### EXERCISE DIRECTIONS
This exercise calls for the listing to be set down exactly.

(Beginning of PROVIDED DATA)

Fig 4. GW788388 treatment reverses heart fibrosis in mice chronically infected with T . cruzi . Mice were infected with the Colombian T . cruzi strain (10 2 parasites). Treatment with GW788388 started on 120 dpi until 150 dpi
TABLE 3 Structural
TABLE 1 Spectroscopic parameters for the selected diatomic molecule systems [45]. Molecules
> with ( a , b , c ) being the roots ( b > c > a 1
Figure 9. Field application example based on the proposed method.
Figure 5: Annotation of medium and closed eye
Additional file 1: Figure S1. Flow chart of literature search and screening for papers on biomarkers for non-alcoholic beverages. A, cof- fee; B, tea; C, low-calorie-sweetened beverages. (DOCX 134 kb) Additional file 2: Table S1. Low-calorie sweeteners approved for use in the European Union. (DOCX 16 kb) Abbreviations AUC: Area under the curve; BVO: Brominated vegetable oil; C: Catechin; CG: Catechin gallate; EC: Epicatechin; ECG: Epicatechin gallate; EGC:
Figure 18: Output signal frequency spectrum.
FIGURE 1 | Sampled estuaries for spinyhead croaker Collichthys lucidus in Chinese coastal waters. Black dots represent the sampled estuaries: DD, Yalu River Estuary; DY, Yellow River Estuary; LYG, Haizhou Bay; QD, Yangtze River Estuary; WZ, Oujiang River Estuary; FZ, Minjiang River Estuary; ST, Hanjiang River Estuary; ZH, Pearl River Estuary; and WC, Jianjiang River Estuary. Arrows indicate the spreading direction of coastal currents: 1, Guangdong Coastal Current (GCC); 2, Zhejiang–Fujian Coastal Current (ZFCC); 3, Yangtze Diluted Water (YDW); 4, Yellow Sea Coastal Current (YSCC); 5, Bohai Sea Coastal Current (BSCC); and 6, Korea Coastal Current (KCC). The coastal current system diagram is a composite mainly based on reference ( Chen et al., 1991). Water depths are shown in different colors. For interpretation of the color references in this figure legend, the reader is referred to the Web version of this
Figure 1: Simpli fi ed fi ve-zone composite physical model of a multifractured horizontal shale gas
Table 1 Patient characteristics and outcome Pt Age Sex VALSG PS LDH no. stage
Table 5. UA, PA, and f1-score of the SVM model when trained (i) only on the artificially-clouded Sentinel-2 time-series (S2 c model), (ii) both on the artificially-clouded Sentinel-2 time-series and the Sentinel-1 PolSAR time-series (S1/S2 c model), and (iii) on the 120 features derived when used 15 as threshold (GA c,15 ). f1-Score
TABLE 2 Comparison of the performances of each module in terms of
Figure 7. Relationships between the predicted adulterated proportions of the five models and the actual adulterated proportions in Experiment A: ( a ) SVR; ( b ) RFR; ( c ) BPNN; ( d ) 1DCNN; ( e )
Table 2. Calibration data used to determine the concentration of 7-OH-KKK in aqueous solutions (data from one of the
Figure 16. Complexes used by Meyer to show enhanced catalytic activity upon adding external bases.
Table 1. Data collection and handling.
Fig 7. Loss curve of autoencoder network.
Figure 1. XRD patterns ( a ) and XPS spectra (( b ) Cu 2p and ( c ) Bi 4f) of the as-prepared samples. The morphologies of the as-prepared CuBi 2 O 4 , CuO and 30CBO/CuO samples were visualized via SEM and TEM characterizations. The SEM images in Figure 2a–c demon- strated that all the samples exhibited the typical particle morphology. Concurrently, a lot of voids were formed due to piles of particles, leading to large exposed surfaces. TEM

(End of PROVIDED DATA)

### SOLUTION TO THE EXERCISE
Fig 4. GW788388 treatment reverses heart fibrosis in mice chronically infected with T . cruzi . Mice were infected with the Colombian T . cruzi strain (10 2 parasites). Treatment with GW788388 started on 120 dpi until 150 dpi
TABLE 3 Structural
TABLE 1 Spectroscopic parameters for the selected diatomic molecule systems [45]. Molecules
> with ( a , b , c ) being the roots ( b > c > a 1
Figure 9. Field application example based on the proposed method.
Figure 5: Annotation of medium and closed eye
Additional file 1: Figure S1. Flow chart of literature search and screening for papers on biomarkers for non-alcoholic beverages. A, cof- fee; B, tea; C, low-calorie-sweetened beverages. (DOCX 134 kb) Additional file 2: Table S1. Low-calorie sweeteners approved for use in the European Union. (DOCX 16 kb) Abbreviations AUC: Area under the curve; BVO: Brominated vegetable oil; C: Catechin; CG: Catechin gallate; EC: Epicatechin; ECG: Epicatechin gallate; EGC:
Figure 18: Output signal frequency spectrum.
FIGURE 1 | Sampled estuaries for spinyhead croaker Collichthys lucidus in Chinese coastal waters. Black dots represent the sampled estuaries: DD, Yalu River Estuary; DY, Yellow River Estuary; LYG, Haizhou Bay; QD, Yangtze River Estuary; WZ, Oujiang River Estuary; FZ, Minjiang River Estuary; ST, Hanjiang River Estuary; ZH, Pearl River Estuary; and WC, Jianjiang River Estuary. Arrows indicate the spreading direction of coastal currents: 1, Guangdong Coastal Current (GCC); 2, Zhejiang–Fujian Coastal Current (ZFCC); 3, Yangtze Diluted Water (YDW); 4, Yellow Sea Coastal Current (YSCC); 5, Bohai Sea Coastal Current (BSCC); and 6, Korea Coastal Current (KCC). The coastal current system diagram is a composite mainly based on reference ( Chen et al., 1991). Water depths are shown in different colors. For interpretation of the color references in this figure legend, the reader is referred to the Web version of this
Figure 1: Simpli fi ed fi ve-zone composite physical model of a multifractured horizontal shale gas
Table 1 Patient characteristics and outcome Pt Age Sex VALSG PS LDH no. stage
Table 5. UA, PA, and f1-score of the SVM model when trained (i) only on the artificially-clouded Sentinel-2 time-series (S2 c model), (ii) both on the artificially-clouded Sentinel-2 time-series and the Sentinel-1 PolSAR time-series (S1/S2 c model), and (iii) on the 120 features derived when used 15 as threshold (GA c,15 ). f1-Score
TABLE 2 Comparison of the performances of each module in terms of
Figure 7. Relationships between the predicted adulterated proportions of the five models and the actual adulterated proportions in Experiment A: ( a ) SVR; ( b ) RFR; ( c ) BPNN; ( d ) 1DCNN; ( e )
Table 2. Calibration data used to determine the concentration of 7-OH-KKK in aqueous solutions (data from one of the
Figure 16. Complexes used by Meyer to show enhanced catalytic activity upon adding external bases.
Table 1. Data collection and handling.
Fig 7. Loss curve of autoencoder network.
Figure 1. XRD patterns ( a ) and XPS spectra (( b ) Cu 2p and ( c ) Bi 4f) of the as-prepared samples. The morphologies of the as-prepared CuBi 2 O 4 , CuO and 30CBO/CuO samples were visualized via SEM and TEM characterizations. The SEM images in Figure 2a–c demon- strated that all the samples exhibited the typical particle morphology. Concurrently, a lot of voids were formed due to piles of particles, leading to large exposed surfaces. TEM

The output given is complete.